Retype the complete listing exactly as it appears.

===== Material provided

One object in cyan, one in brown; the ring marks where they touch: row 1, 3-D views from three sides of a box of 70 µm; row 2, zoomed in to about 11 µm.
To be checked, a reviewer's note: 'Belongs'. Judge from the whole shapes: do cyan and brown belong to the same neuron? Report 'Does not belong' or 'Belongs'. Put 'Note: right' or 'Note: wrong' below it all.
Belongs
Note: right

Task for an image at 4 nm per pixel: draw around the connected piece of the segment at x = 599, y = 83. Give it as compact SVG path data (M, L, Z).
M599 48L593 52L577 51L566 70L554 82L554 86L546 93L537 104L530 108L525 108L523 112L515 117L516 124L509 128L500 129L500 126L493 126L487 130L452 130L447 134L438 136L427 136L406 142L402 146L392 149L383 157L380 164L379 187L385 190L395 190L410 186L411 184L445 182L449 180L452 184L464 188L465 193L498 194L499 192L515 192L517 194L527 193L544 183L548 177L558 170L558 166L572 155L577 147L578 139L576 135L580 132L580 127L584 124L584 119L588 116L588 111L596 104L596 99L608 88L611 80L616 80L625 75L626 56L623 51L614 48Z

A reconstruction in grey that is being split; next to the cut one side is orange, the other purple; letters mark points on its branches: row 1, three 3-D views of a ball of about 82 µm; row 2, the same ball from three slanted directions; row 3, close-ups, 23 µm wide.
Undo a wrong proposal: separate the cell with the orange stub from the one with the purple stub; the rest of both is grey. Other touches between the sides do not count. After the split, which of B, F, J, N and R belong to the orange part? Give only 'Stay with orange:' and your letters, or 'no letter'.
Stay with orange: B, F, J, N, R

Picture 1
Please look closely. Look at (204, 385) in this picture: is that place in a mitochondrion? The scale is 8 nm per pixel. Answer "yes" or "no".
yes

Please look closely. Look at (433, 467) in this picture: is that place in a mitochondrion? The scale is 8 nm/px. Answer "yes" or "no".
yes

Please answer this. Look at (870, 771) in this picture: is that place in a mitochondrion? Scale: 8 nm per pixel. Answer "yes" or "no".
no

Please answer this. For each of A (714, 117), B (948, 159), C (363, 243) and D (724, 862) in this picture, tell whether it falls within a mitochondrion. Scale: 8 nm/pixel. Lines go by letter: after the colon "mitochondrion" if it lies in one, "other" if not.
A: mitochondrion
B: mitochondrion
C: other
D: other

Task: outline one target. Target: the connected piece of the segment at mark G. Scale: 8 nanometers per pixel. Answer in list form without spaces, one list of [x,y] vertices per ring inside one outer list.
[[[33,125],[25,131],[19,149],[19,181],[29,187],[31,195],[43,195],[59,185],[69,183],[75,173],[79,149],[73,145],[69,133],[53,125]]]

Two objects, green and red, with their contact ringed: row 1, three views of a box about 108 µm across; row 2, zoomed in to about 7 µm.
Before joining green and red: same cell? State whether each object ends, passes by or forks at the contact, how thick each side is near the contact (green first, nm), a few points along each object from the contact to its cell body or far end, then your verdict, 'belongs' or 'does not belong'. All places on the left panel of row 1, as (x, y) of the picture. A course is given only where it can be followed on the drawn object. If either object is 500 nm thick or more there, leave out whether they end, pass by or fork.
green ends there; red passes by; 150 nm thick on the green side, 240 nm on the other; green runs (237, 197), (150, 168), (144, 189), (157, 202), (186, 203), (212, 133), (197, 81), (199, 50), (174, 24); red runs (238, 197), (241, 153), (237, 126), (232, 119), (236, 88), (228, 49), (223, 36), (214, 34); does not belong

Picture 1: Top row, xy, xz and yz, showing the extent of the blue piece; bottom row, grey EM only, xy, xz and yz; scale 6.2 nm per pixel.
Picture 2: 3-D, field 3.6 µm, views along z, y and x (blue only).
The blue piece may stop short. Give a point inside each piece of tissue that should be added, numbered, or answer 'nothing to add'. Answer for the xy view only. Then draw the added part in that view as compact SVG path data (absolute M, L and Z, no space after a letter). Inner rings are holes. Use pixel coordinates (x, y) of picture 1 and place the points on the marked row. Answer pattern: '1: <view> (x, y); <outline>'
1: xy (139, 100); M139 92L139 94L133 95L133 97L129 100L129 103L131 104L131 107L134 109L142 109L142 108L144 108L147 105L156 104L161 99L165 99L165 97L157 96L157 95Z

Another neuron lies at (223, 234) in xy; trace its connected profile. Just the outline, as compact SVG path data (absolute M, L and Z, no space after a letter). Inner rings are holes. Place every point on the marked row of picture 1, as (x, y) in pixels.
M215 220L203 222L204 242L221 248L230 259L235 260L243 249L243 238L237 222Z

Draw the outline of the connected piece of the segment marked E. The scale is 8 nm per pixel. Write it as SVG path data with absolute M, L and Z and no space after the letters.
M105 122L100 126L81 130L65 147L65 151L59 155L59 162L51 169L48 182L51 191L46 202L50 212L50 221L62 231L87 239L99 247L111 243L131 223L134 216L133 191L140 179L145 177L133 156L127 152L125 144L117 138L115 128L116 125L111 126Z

==========

* **Answer box**:
One object in cyan, one in brown; the ring marks where they touch: row 1, 3-D views from three sides of a box of 70 µm; row 2, zoomed in to about 11 µm.
To be checked, a reviewer's note: 'Belongs'. Judge from the whole shapes: do cyan and brown belong to the same neuron? Report 'Does not belong' or 'Belongs'. Put 'Note: right' or 'Note: wrong' below it all.
Belongs
Note: right

Task for an image at 4 nm per pixel: draw around the connected piece of the segment at x = 599, y = 83. Give it as compact SVG path data (M, L, Z).
M599 48L593 52L577 51L566 70L554 82L554 86L546 93L537 104L530 108L525 108L523 112L515 117L516 124L509 128L500 129L500 126L493 126L487 130L452 130L447 134L438 136L427 136L406 142L402 146L392 149L383 157L380 164L379 187L385 190L395 190L410 186L411 184L445 182L449 180L452 184L464 188L465 193L498 194L499 192L515 192L517 194L527 193L544 183L548 177L558 170L558 166L572 155L577 147L578 139L576 135L580 132L580 127L584 124L584 119L588 116L588 111L596 104L596 99L608 88L611 80L616 80L625 75L626 56L623 51L614 48Z

A reconstruction in grey that is being split; next to the cut one side is orange, the other purple; letters mark points on its branches: row 1, three 3-D views of a ball of about 82 µm; row 2, the same ball from three slanted directions; row 3, close-ups, 23 µm wide.
Undo a wrong proposal: separate the cell with the orange stub from the one with the purple stub; the rest of both is grey. Other touches between the sides do not count. After the split, which of B, F, J, N and R belong to the orange part? Give only 'Stay with orange:' and your letters, or 'no letter'.
Stay with orange: B, F, J, N, R

Picture 1
Please look closely. Look at (204, 385) in this picture: is that place in a mitochondrion? The scale is 8 nm per pixel. Answer "yes" or "no".
yes

Please look closely. Look at (433, 467) in this picture: is that place in a mitochondrion? The scale is 8 nm/px. Answer "yes" or "no".
yes

Please answer this. Look at (870, 771) in this picture: is that place in a mitochondrion? Scale: 8 nm per pixel. Answer "yes" or "no".
no

Please answer this. For each of A (714, 117), B (948, 159), C (363, 243) and D (724, 862) in this picture, tell whether it falls within a mitochondrion. Scale: 8 nm/pixel. Lines go by letter: after the colon "mitochondrion" if it lies in one, "other" if not.
A: mitochondrion
B: mitochondrion
C: other
D: other

Task: outline one target. Target: the connected piece of the segment at mark G. Scale: 8 nanometers per pixel. Answer in list form without spaces, one list of [x,y] vertices per ring inside one outer list.
[[[33,125],[25,131],[19,149],[19,181],[29,187],[31,195],[43,195],[59,185],[69,183],[75,173],[79,149],[73,145],[69,133],[53,125]]]

Two objects, green and red, with their contact ringed: row 1, three views of a box about 108 µm across; row 2, zoomed in to about 7 µm.
Before joining green and red: same cell? State whether each object ends, passes by or forks at the contact, how thick each side is near the contact (green first, nm), a few points along each object from the contact to its cell body or far end, then your verdict, 'belongs' or 'does not belong'. All places on the left panel of row 1, as (x, y) of the picture. A course is given only where it can be followed on the drawn object. If either object is 500 nm thick or more there, leave out whether they end, pass by or fork.
green ends there; red passes by; 150 nm thick on the green side, 240 nm on the other; green runs (237, 197), (150, 168), (144, 189), (157, 202), (186, 203), (212, 133), (197, 81), (199, 50), (174, 24); red runs (238, 197), (241, 153), (237, 126), (232, 119), (236, 88), (228, 49), (223, 36), (214, 34); does not belong

Picture 1: Top row, xy, xz and yz, showing the extent of the blue piece; bottom row, grey EM only, xy, xz and yz; scale 6.2 nm per pixel.
Picture 2: 3-D, field 3.6 µm, views along z, y and x (blue only).
The blue piece may stop short. Give a point inside each piece of tissue that should be added, numbered, or answer 'nothing to add'. Answer for the xy view only. Then draw the added part in that view as compact SVG path data (absolute M, L and Z, no space after a letter). Inner rings are holes. Use pixel coordinates (x, y) of picture 1 and place the points on the marked row. Answer pattern: '1: <view> (x, y); <outline>'
1: xy (139, 100); M139 92L139 94L133 95L133 97L129 100L129 103L131 104L131 107L134 109L142 109L142 108L144 108L147 105L156 104L161 99L165 99L165 97L157 96L157 95Z

Another neuron lies at (223, 234) in xy; trace its connected profile. Just the outline, as compact SVG path data (absolute M, L and Z, no space after a letter). Inner rings are holes. Place every point on the marked row of picture 1, as (x, y) in pixels.
M215 220L203 222L204 242L221 248L230 259L235 260L243 249L243 238L237 222Z

Draw the outline of the connected piece of the segment marked E. The scale is 8 nm per pixel. Write it as SVG path data with absolute M, L and Z and no space after the letters.
M105 122L100 126L81 130L65 147L65 151L59 155L59 162L51 169L48 182L51 191L46 202L50 212L50 221L62 231L87 239L99 247L111 243L131 223L134 216L133 191L140 179L145 177L133 156L127 152L125 144L117 138L115 128L116 125L111 126Z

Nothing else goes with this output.